From the success of the new Canadian franchise in the Rugby League Championships, through to the emergence of the game in Papua New Guinea; the game of rugby league had some monumental achievements in 2017.
#RunWithThePack – Toronto Wolfpack revolutionises North American football
When businessman Eric Perez approached the RFL in 2014 to enter the Rugby League Championship it was a bold move. Their introduction in 2017 was met with mixed emotions from traditional rugby league followers. They let their footy do the talking which resulted in a comprehensive League 1 Championship win. While the club boasts rugby league cult-hero Fuifui Moimoi and the handy Ryan Brierley, it’s the excitement of utility and Canadian-born Quinn Ngawati that marks the first steps to developing the game in North America. Only the bid team for New York City Rugby League can dream of earning a franchise and walking the same steps as the Wolfpack.
Hunters and Kumuls put PNG rugby league back on the map
For so long the game in Papua New Guinea has struggled on-field despite boasting the most passionate rugby league fan base in the world. In the space of six weeks the game received a boost with the PNG Hunters breaking through in their fifth year to win the Intrust Super Cup thanks to a last minute try to the ‘Freight Train’, Willie Minoga. The national side’s first appearance at the Rugby League World Cup quarter-finals since 2000 came on the back of excellent crowds at the National Football Stadium. With James Segeyaro committed to the national side and the emergence of Rhyse Martin in the second row, momentum must continue with more regular test rugby league and maybe the NRL to play one game in the nation’s capital.

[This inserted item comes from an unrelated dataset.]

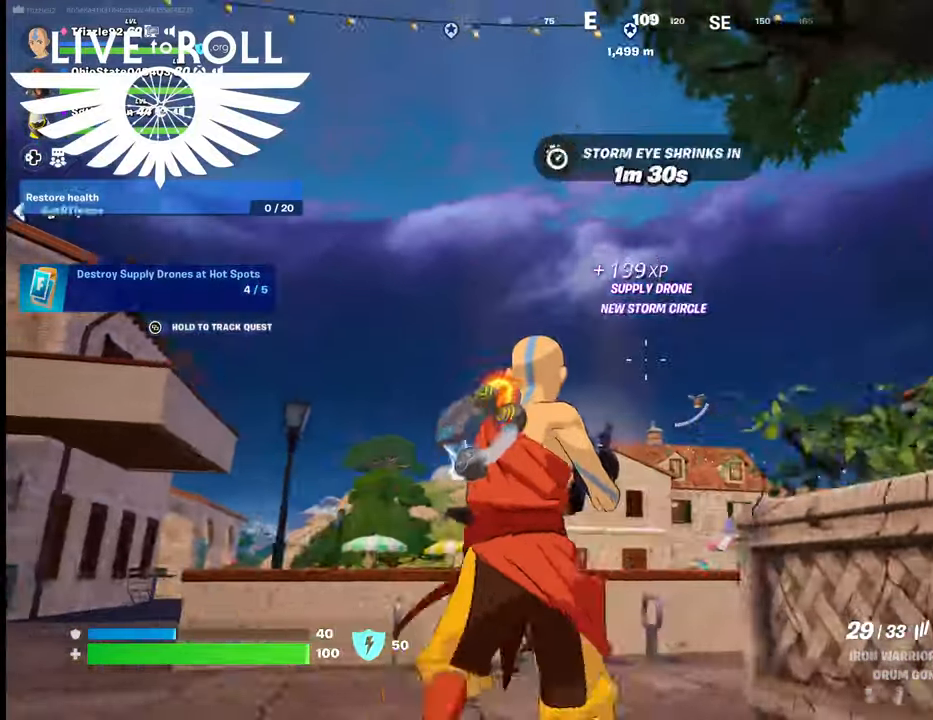
{"buttons": [], "left_stick": "left", "right_stick": "down-right", "events": [[500, "right_stick", "down-right"]]}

Jason Taumololo’s defection boosts the International game
This year’s Rugby League World Cup tournament was turned upside down when the game’s best forward, Jason Taumololo turned his back on David Kidwell’s New Zealand side in favour of his Tongan heritage. The Kiwis might have been the biggest losers out of the decision but it was a shot in the arm for rugby league at the International level. The level of interest in Tongan games throughout the tournament with their passionate support provided a rare highlight in a somewhat mediocre event. With the influence of players with Islander heritage coming through the National Rugby League, the game could be one generation away from the World Cup Champions being won by a Pacific Nation.
Mighty Cas’ come out of the wilderness
It was an outstanding 2017 for Super League club Castleford Tigers who were arguably the best side in this year’s competition, only to go down on Grand Final day to fellow Yorkshire side Leeds Rhinos at Old Trafford. Greg Eden’s return from the NRL after a short stint with the Brisbane Broncos saw him take out top tryscorer with 38, seventeen ahead of next best Liam Marshall. Luke Gale dominated the season on his way to winning the Man of Steel ahead of fellow Tiger Zak Hardaker and Leeds newcomer Matt Parcell. With the fallout of Hardaker’s failed drug test, 2018 will present some unwanted challenges to breaking through for their maiden title.
North Queensland’s herculean effort after free-falling mid-season
North Queensland Cowboys looked certain to miss out on making the NRL Finals until the second last game of the regular season when St George-Illawarra lost to Canterbury Bulldogs. An amazing run through the finals series thanks to Michael Morgan saw the Townsville boys take out defending premiers Cronulla in week 1, the red-hot Parramatta in week 2 and the disappointing Sydney Roosters in the Qualifying Grand Final. This was done with a mounting injury toll and season ending injuries to Johnathan Thurston and Matt Scott. Full credit to Paul Green and his coaching team for rallying against adversity. Could 2018 with Thurston’s pending retirement see the return of the trophy to the north?